There was a girl that didn’t really believe that love was a wonderful thing. She went through life thinking that she deserved lackluster relationships. She went through them, methodologically. One step at a time, she figured out what was acceptable and what was not acceptable. In the end, things numbed her out. She didn’t think she would find someone again.
Then, by chance, she met someone that actually took the time to ask her about her story. This person was curiously comforting to talk to, and she took to him immediately. It was so fast and so intense. It was so unintentional, and all the timing just felt so wrong, but all of the feelings felt so right.
The time she spent with him was wonderful, she learned so much about herself and love. She learned so much about how to accept the flawed parts of herself while learning about the flawed parts of her partner. She fell in a love that was so deep and so unfamiliar, something was triggered within her. For the first time, she feared the loss of this relationship more than anything. That heart wrenching feeling during conflict caused so much turbulence in her heart that she realized that she had no idea how to deal with a love like this.
The time she spent with him was also turbulent. Dealing with another person’s very different way of communicating their emotions was a challenge. Communicating clearly was the biggest one. The turbulence of her professional and personal life eventually drove her into one of the deepest slumps of depression and anxiety. Nothing could console her. Nothing.
How does one express their fear of the unknown to someone that just doesn’t fear the unknown? How does one express that sometimes when they argued it hit something so deep that it triggered a fear of being left alone? How does one express that fighting felt like the absolute destruction of the foundation she tried to build for herself and her self confidence? How does one express when throughout her life, she was taught to stay quiet, stay “good,” stay agreeable, and stay happy. How does one function in a relationship when you don’t really know how to function as a healthy expressing adult?
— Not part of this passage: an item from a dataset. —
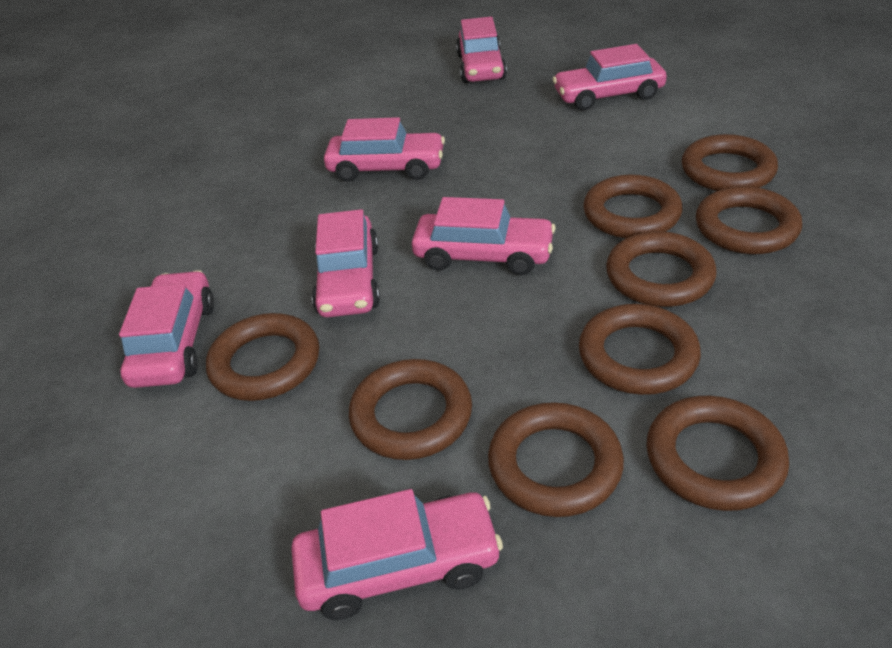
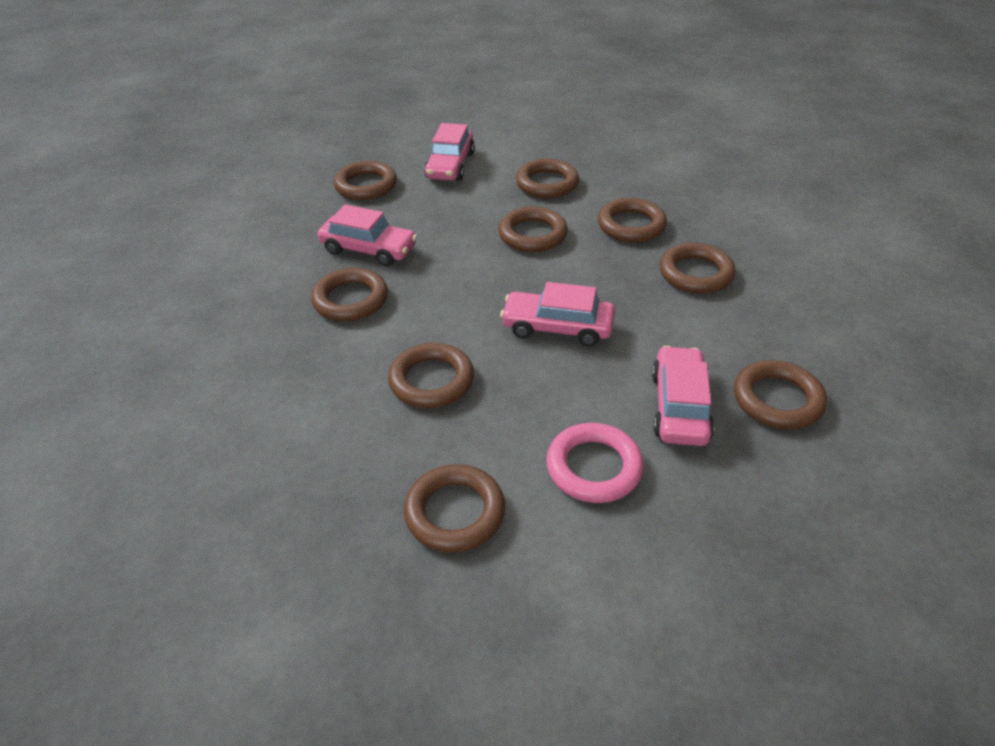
pink car: [119,270,214,388] [291,489,503,620] [312,209,380,317] [324,117,445,182] [412,197,556,275] [456,17,507,83] [552,44,667,110] = 7 -> [318,204,417,266] [424,123,475,181] [500,282,615,346] [652,346,714,446] = 4
pink ring: none = 0 -> [547,423,644,503] = 1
The answer is you don’t function unless you’re willing to learn. You make mistakes. You break down in communication. You stop sharing and you stop learning. You stop feeling connected despite constantly reaching out. In the end you’re left anxious, afraid, and slowly realizing that you’ve lost that person that you are so in love with. There was such a long list of things that needed to be done and needed to be addressed before any other love connection is made.
Despite this realization that things just weren’t right, this girl sometimes sits here, months later, realizing that she’s still in love with this boy. Even though she knows this boy has likely decided that there’s not possible way that he will ever give her the time of day again. And she… she won’t ever want to put that burden of her struggles and her pain on another man that she cares about again. Because baggage isn’t fair. It’s not fair to your new partner to have to deal with baggage that you haven’t figured out.
To my future lover, I hope I can continue on this journey to figure out how to be a good communicator, I hope that I can learn to love myself more than you can ever love me, because I don’t ever want to feel like I lost my world again. And I hope that I can give to you the real, loving, and authentic me that I’m not afraid to show you. I hope that we can learn to grow together rather than tolerate each other’s flaws. I want to embrace yours while you embrace mine. Maybe one day I’ll find you. But the goal of this is to be OK if I don’t.